Así que, ya fuera por el arsenal de encantos desplegados por Jameson Rook o por lo mucho que a ella le ponía, el caso es que un día acabaron acostándose. Y volviéndose a acostar otra vez. Y otra más. Y otra. El sexo con Rook siempre era increíble, aunque no siempre que echaba la vista atrás lo consideraba una buena idea. Sin embargo, cuando estaban juntos el raciocinio y el sentido común cedían el protagonismo a los fuegos artificiales. Como él había dicho la noche que habían hecho el amor en la cocina después de llegar corriendo a su casa bajo un chaparrón: «No se puede renegar del calor[1]». «Escritor tenía que ser», había pensado ella. Pero aun así, cuánta razón tenía.

Pero entonces ella empezó a darse cuenta de lo que ocurría con aquel estúpido artículo. Rook aún no le había enseñado el borrador, cuando un fotógrafo apareció en la comisaría para hacer unas fotos. El hecho de que solo la quisiera fotografiar a ella fue la primera pista. Aunque insistió en que les hiciera fotos a todo el equipo, especialmente a Raley y Ochoa, sus incondicionales, lo mejor que pudo conseguir fueron unas cuantas fotos de grupo con ella en primer plano.

Sin embargo, lo peor fueron las poses. Cuando el capitán Montrose le dijo que tenía que cooperar, Nikki accedió a que le hiciera unas cuantas fotos sin posar, pero el fotógrafo, un artista con personalidad arrasadora, empezó a hacerla posar.

—Es para la portada —le había explicado—. Las fotos sin posar no valen. —Y ella había accedido.

Al menos hasta que el fotógrafo, dándole directrices para que pareciera más dura mirando a través de las rejas de la celda, le había dicho:

—Venga, dame un poco de ese fuego de «voy a vengar a mi madre» sobre el que he leído.

Aquella noche le exigió a Rook que le enseñara el artículo. Cuando acabó de leerlo, Nikki le pidió que la eliminara de él. No solo porque la hacía quedar como la estrella de la brigada, porque le restara importancia al esfuerzo de su equipo convirtiendo al resto en meras notas a pie de página, o porque pretendiera convertirla en el centro de todas las miradas (aunque Cenicienta era una de las películas favoritas de Nikki, prefería disfrutarla como el cuento de hadas que era y no ser su protagonista). Su principal objeción era que se trataba de un artículo demasiado personal. Sobre todo la parte del asesinato de su madre.

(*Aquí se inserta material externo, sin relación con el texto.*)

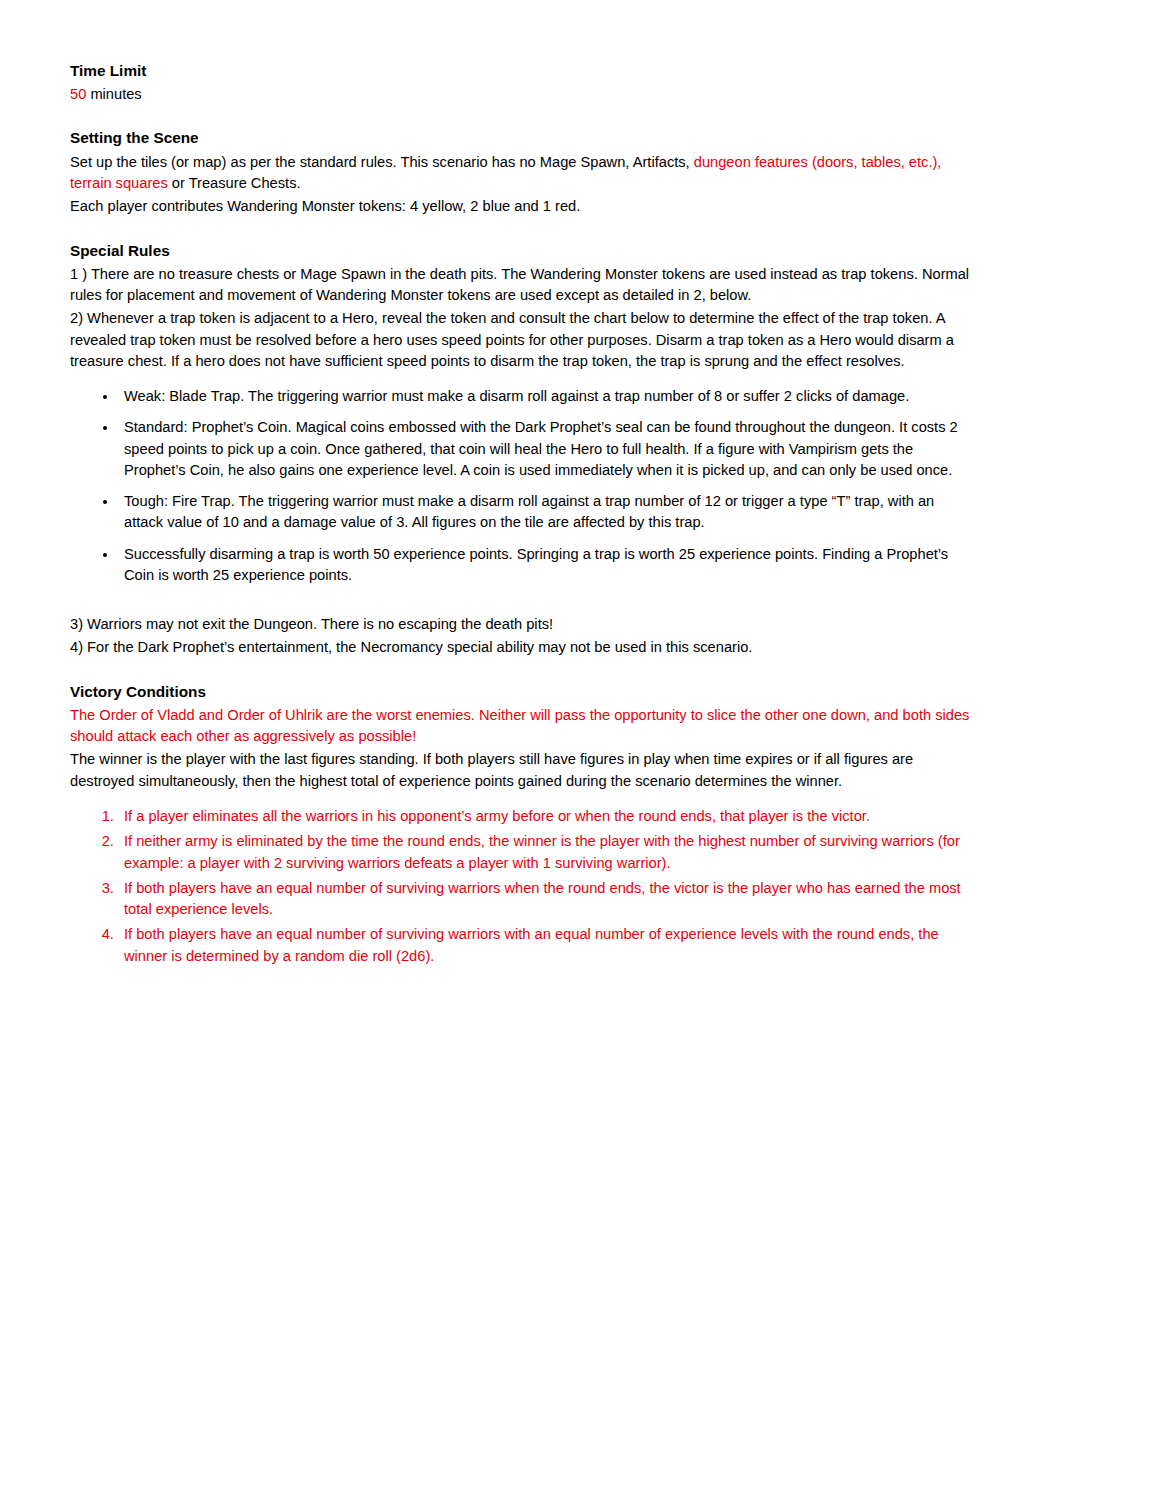Time Limit
50 minutes
Setting the Scene
Set up the tiles (or map) as per the standard rules. This scenario has no Mage Spawn, Artifacts, dungeon features (doors, tables, etc.), terrain squares or Treasure Chests.
Each player contributes Wandering Monster tokens: 4 yellow, 2 blue and 1 red.
Special Rules
1 ) There are no treasure chests or Mage Spawn in the death pits. The Wandering Monster tokens are used instead as trap tokens. Normal rules for placement and movement of Wandering Monster tokens are used except as detailed in 2, below.
2) Whenever a trap token is adjacent to a Hero, reveal the token and consult the chart below to determine the effect of the trap token. A revealed trap token must be resolved before a hero uses speed points for other purposes. Disarm a trap token as a Hero would disarm a treasure chest. If a hero does not have sufficient speed points to disarm the trap token, the trap is sprung and the effect resolves.
Weak: Blade Trap. The triggering warrior must make a disarm roll against a trap number of 8 or suffer 2 clicks of damage.
Standard: Prophet’s Coin. Magical coins embossed with the Dark Prophet’s seal can be found throughout the dungeon. It costs 2 speed points to pick up a coin. Once gathered, that coin will heal the Hero to full health. If a figure with Vampirism gets the Prophet’s Coin, he also gains one experience level. A coin is used immediately when it is picked up, and can only be used once.
Tough: Fire Trap. The triggering warrior must make a disarm roll against a trap number of 12 or trigger a type “T” trap, with an attack value of 10 and a damage value of 3. All figures on the tile are affected by this trap.
Successfully disarming a trap is worth 50 experience points. Springing a trap is worth 25 experience points. Finding a Prophet’s Coin is worth 25 experience points.
3) Warriors may not exit the Dungeon. There is no escaping the death pits!
4) For the Dark Prophet’s entertainment, the Necromancy special ability may not be used in this scenario.
Victory Conditions
The Order of Vladd and Order of Uhlrik are the worst enemies. Neither will pass the opportunity to slice the other one down, and both sides should attack each other as aggressively as possible!
The winner is the player with the last figures standing. If both players still have figures in play when time expires or if all figures are destroyed simultaneously, then the highest total of experience points gained during the scenario determines the winner.
If a player eliminates all the warriors in his opponent’s army before or when the round ends, that player is the victor.
If neither army is eliminated by the time the round ends, the winner is the player with the highest number of surviving warriors (for example: a player with 2 surviving warriors defeats a player with 1 surviving warrior).
If both players have an equal number of surviving warriors when the round ends, the victor is the player who has earned the most total experience levels.
If both players have an equal number of surviving warriors with an equal number of experience levels with the round ends, the winner is determined by a random die roll (2d6).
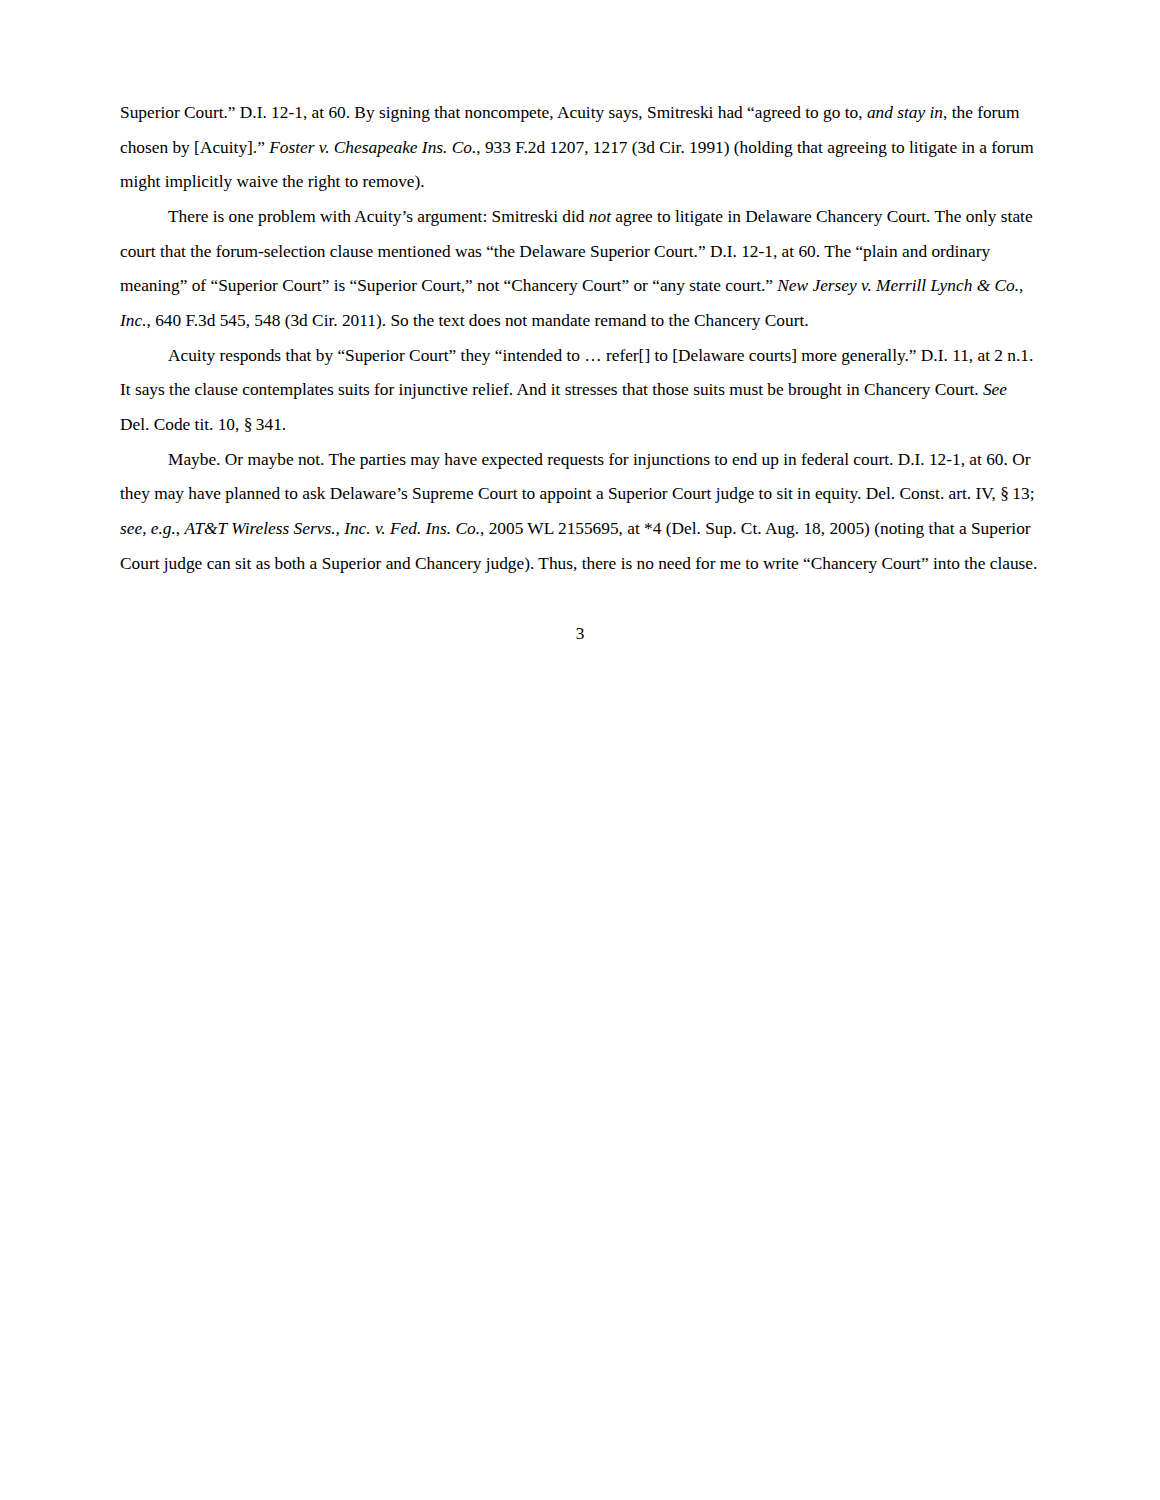Superior Court.” D.I. 12-1, at 60. By signing that noncompete, Acuity says, Smitreski had “agreed to go to, and stay in, the forum chosen by [Acuity].” Foster v. Chesapeake Ins. Co., 933 F.2d 1207, 1217 (3d Cir. 1991) (holding that agreeing to litigate in a forum might implicitly waive the right to remove).
There is one problem with Acuity’s argument: Smitreski did not agree to litigate in Delaware Chancery Court. The only state court that the forum-selection clause mentioned was “the Delaware Superior Court.” D.I. 12-1, at 60. The “plain and ordinary meaning” of “Superior Court” is “Superior Court,” not “Chancery Court” or “any state court.” New Jersey v. Merrill Lynch & Co., Inc., 640 F.3d 545, 548 (3d Cir. 2011). So the text does not mandate remand to the Chancery Court.
Acuity responds that by “Superior Court” they “intended to … refer[] to [Delaware courts] more generally.” D.I. 11, at 2 n.1. It says the clause contemplates suits for injunctive relief. And it stresses that those suits must be brought in Chancery Court. See Del. Code tit. 10, § 341.
Maybe. Or maybe not. The parties may have expected requests for injunctions to end up in federal court. D.I. 12-1, at 60. Or they may have planned to ask Delaware’s Supreme Court to appoint a Superior Court judge to sit in equity. Del. Const. art. IV, § 13; see, e.g., AT&T Wireless Servs., Inc. v. Fed. Ins. Co., 2005 WL 2155695, at *4 (Del. Sup. Ct. Aug. 18, 2005) (noting that a Superior Court judge can sit as both a Superior and Chancery judge). Thus, there is no need for me to write “Chancery Court” into the clause.
3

Nikki opinaba que Rook estaba cegado por su propia creación. Para todo lo que ella alegaba, él tenía una respuesta. Le dijo que todas las personas sobre las que había escrito habían sucumbido al pánico antes de la publicación. Ella dijo que tal vez debería empezar a escucharla. Empezaron a discutir. Él dijo que no podía eliminarla del artículo porque ella era el artículo. «Aunque quisiera. Está cerrado. Ya han hecho la composición tipográfica».

Aquella había sido la última noche que lo había visto. Y de eso hacía ya tres meses.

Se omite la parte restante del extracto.